Explainer | US presidential election: what is the ‘Blue Wall’ and how can it be breached?
Among the fiercest battlegrounds in this year’s US presidential election are three states Donald Trump won in 2016 but lost in 2020
With mere days to go until the US presidential election on Tuesday, millions worldwide are trying to navigate the sometimes confusing campaign terminology used by political media.
One phrase is the “Blue Wall” – what is it, exactly? How can it determine whether the Republican Party nominee, former president Donald Trump, or the Democratic Party nominee, US Vice-President Kamala Harris, takes the White House?
In a presidential election, a candidate must secure at least 270 of 538 Electoral College votes. Each state is allocated electors based on its number of US representatives and senators, and a state’s electoral college votes go to the candidate who wins that state’s popular vote.

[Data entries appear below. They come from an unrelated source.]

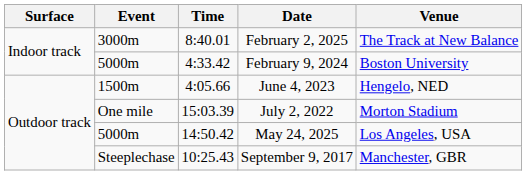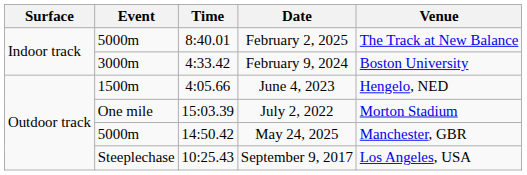February 2, 2025 | Event: 3000m -> 5000m
February 9, 2024 | Event: 5000m -> 3000m
May 24, 2025 | Venue: Los Angeles, USA -> Manchester, GBR
September 9, 2017 | Venue: Manchester, GBR -> Los Angeles, USA
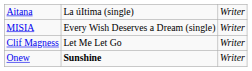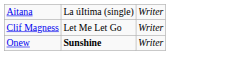- row: MISIA | Every Wish Deserves a Dream (single) | Writer
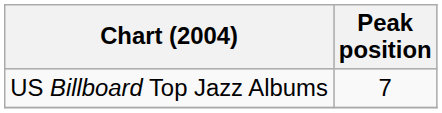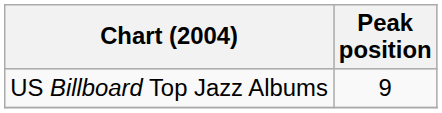US Billboard Top Jazz Albums | Peak position: 7 -> 9
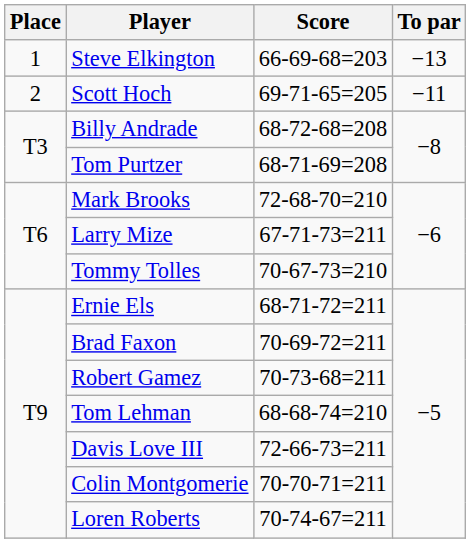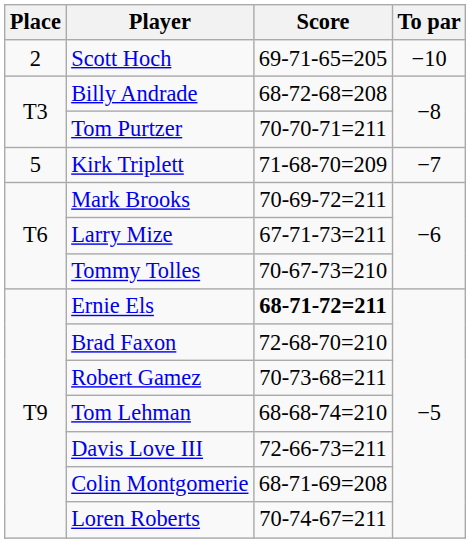- row: 1 | Steve Elkington | 66-69-68=203 | −13
Scott Hoch | To par: −11 -> −10
Tom Purtzer | Score: 68-71-69=208 -> 70-70-71=211
+ row: 5 | Kirk Triplett | 71-68-70=209 | −7
Mark Brooks | Score: 72-68-70=210 -> 70-69-72=211
Ernie Els | Score: normal -> bold
Brad Faxon | Score: 70-69-72=211 -> 72-68-70=210
Colin Montgomerie | Score: 70-70-71=211 -> 68-71-69=208
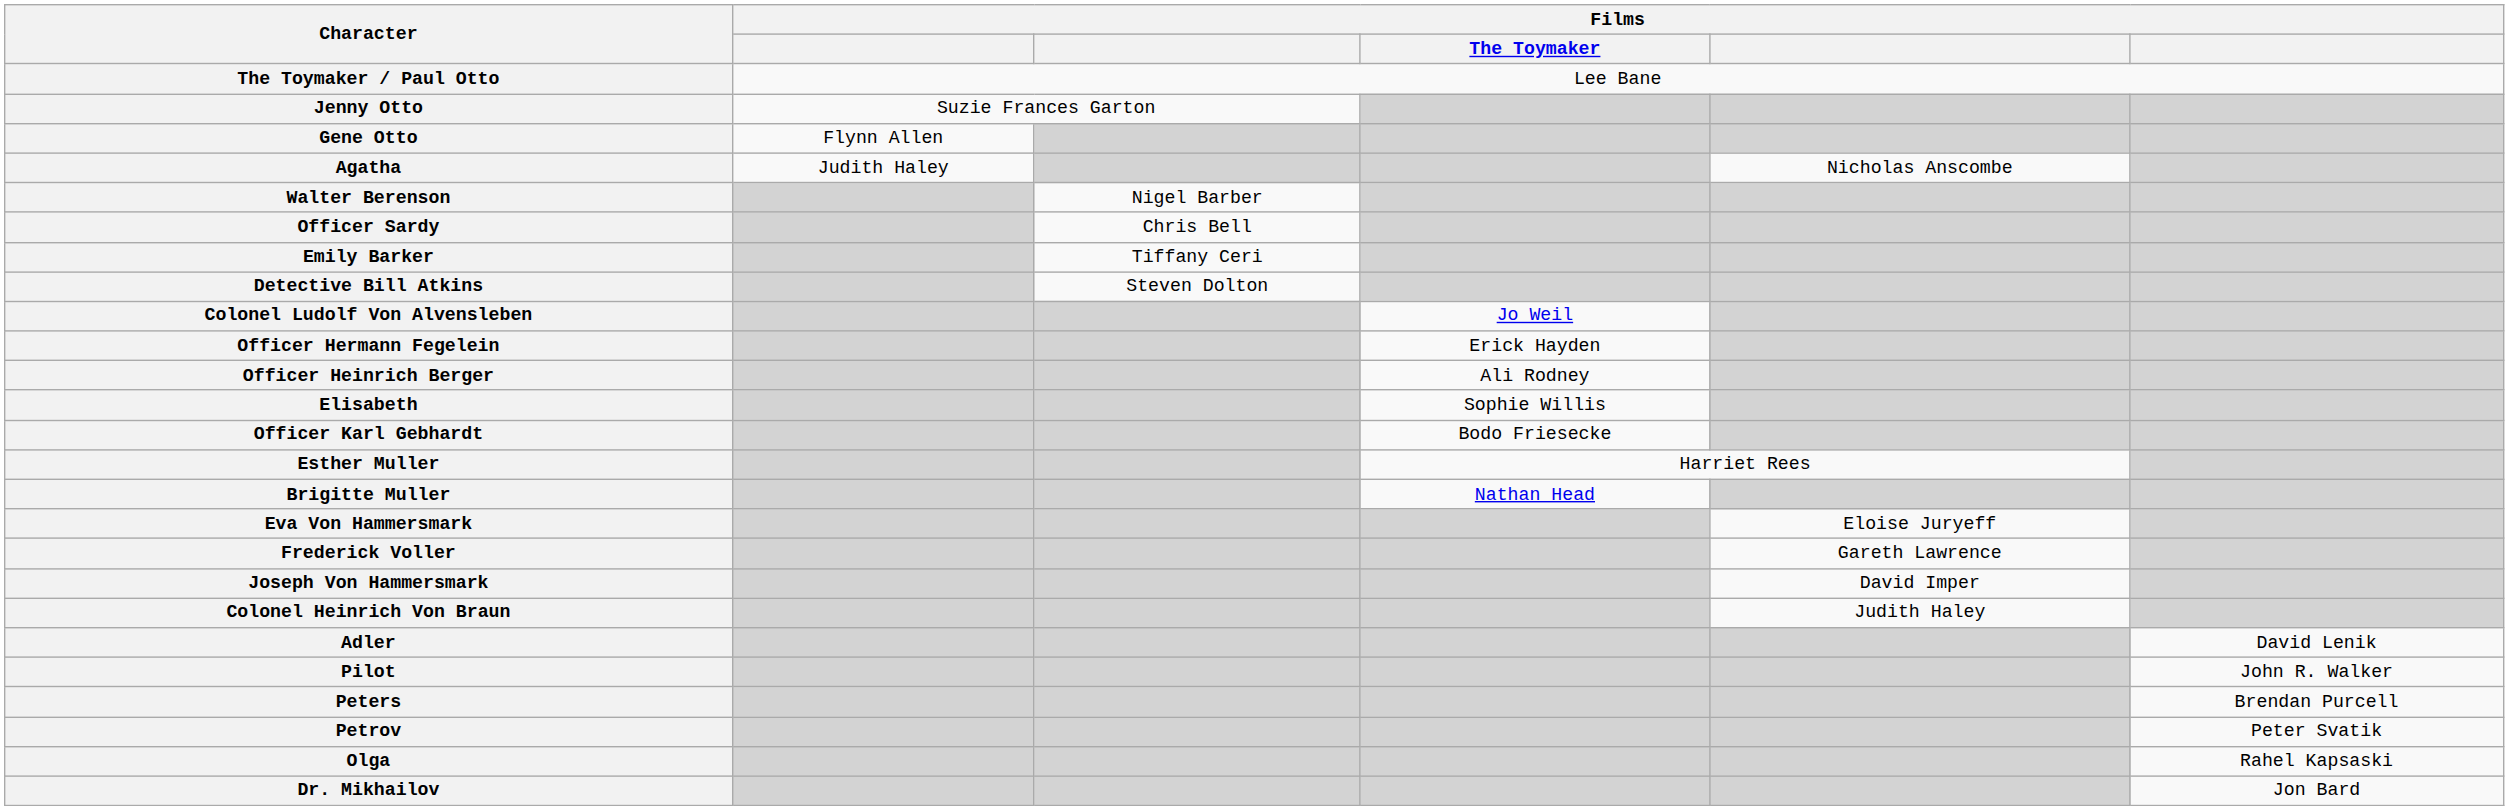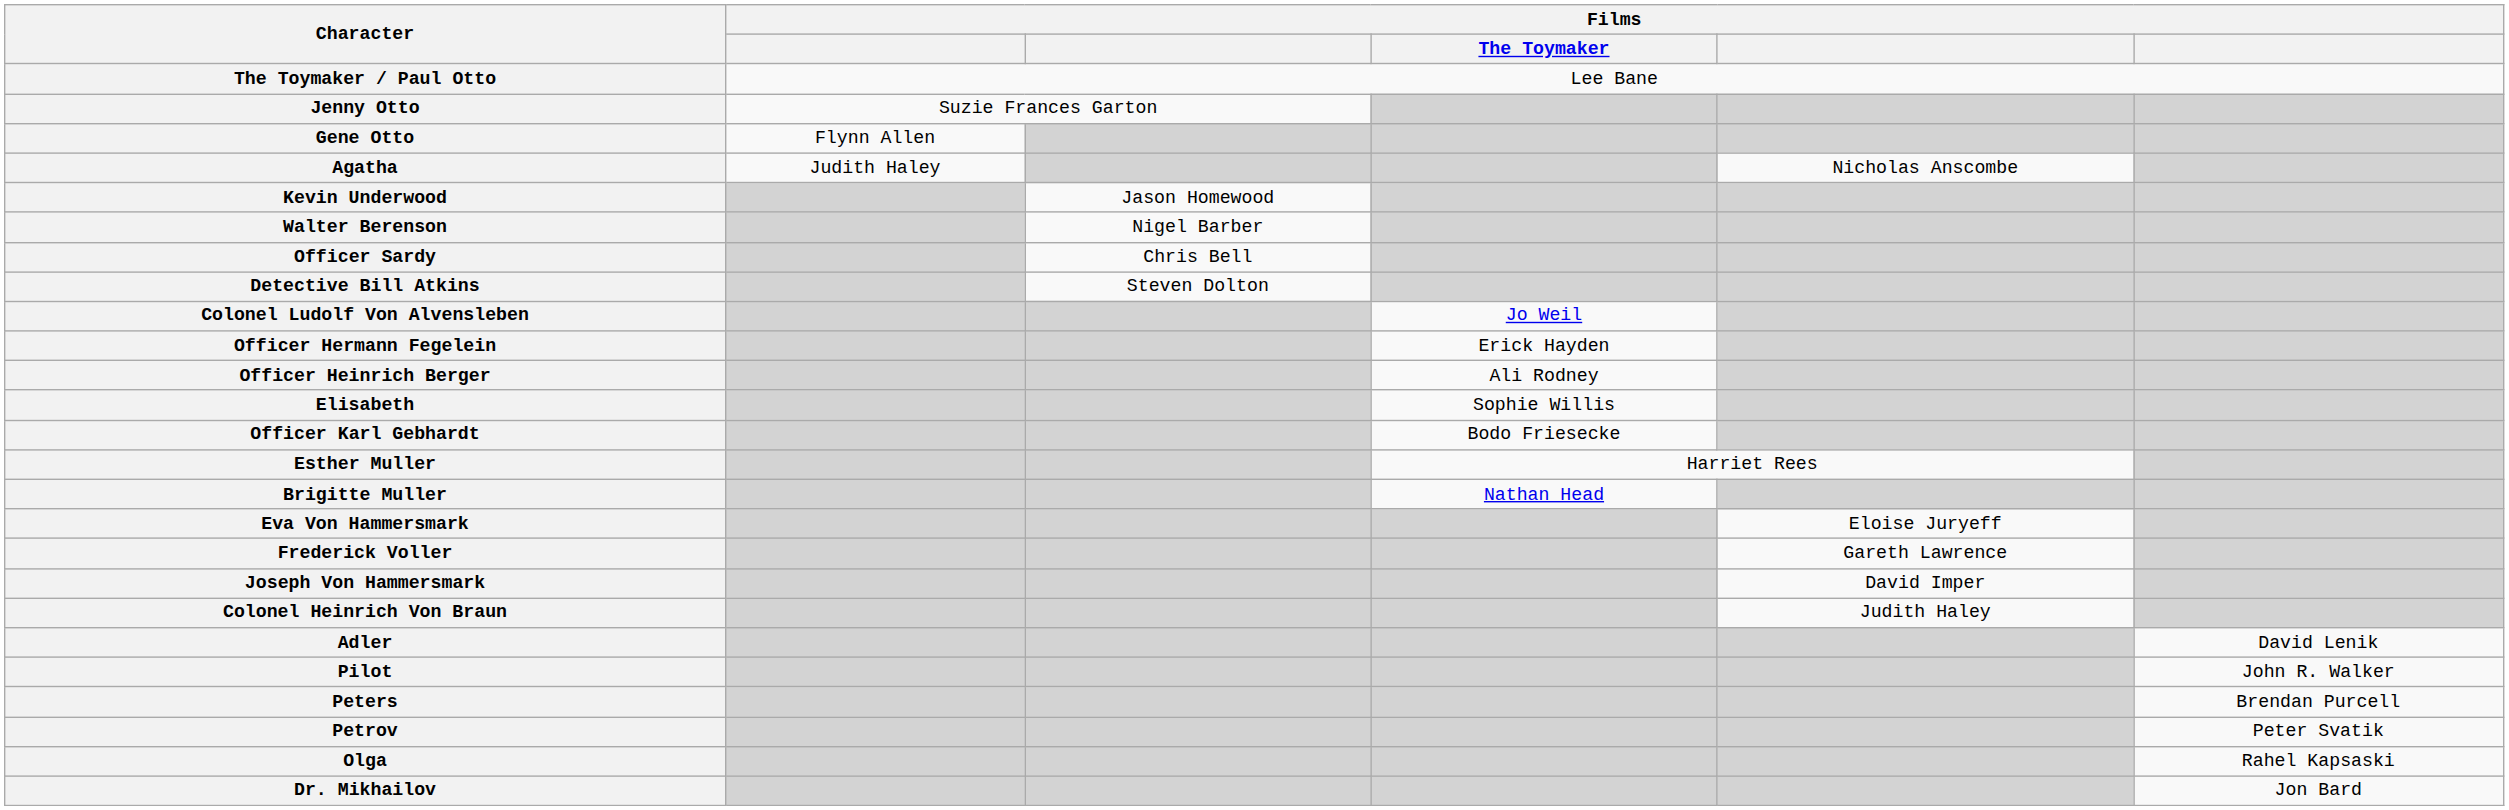+ row: Kevin Underwood | Jason Homewood
- row: Emily Barker | Tiffany Ceri
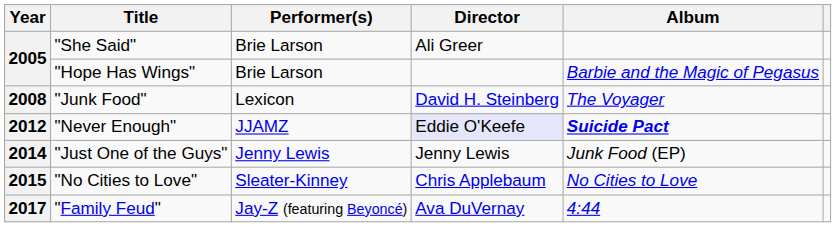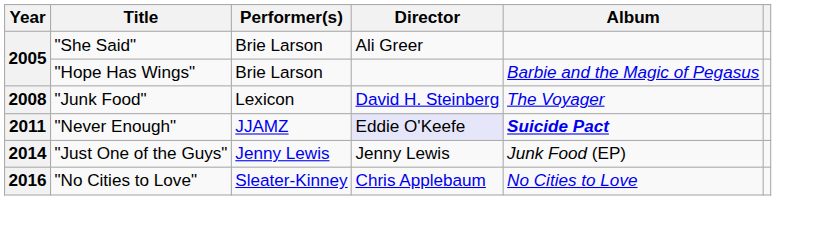"Never Enough" | Year: 2012 -> 2011
"No Cities to Love" | Year: 2015 -> 2016
- row: 2017 | "Family Feud" | Jay-Z (featuring Beyoncé) | Ava DuVernay | 4:44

Most of the 50 states have established voting patterns that lean either Republican or Democratic. Since 1992, 18 states – many located on the east and west coasts of the country – and the District of Columbia have consistently supported the Democratic candidate, a so-called “Blue Wall”.
All told, they represent 238 electoral college votes, with California and New York contributing the largest number, respectively 54 and 28 votes.
Republican have similar strongholds: most of the country’s southern and interior states. But aside from Texas and Florida – 40 and 30 electoral college votes, respectively – these states are less populated, and thus carry fewer electoral votes. All told, solidly Republican states carry 218 electoral college votes.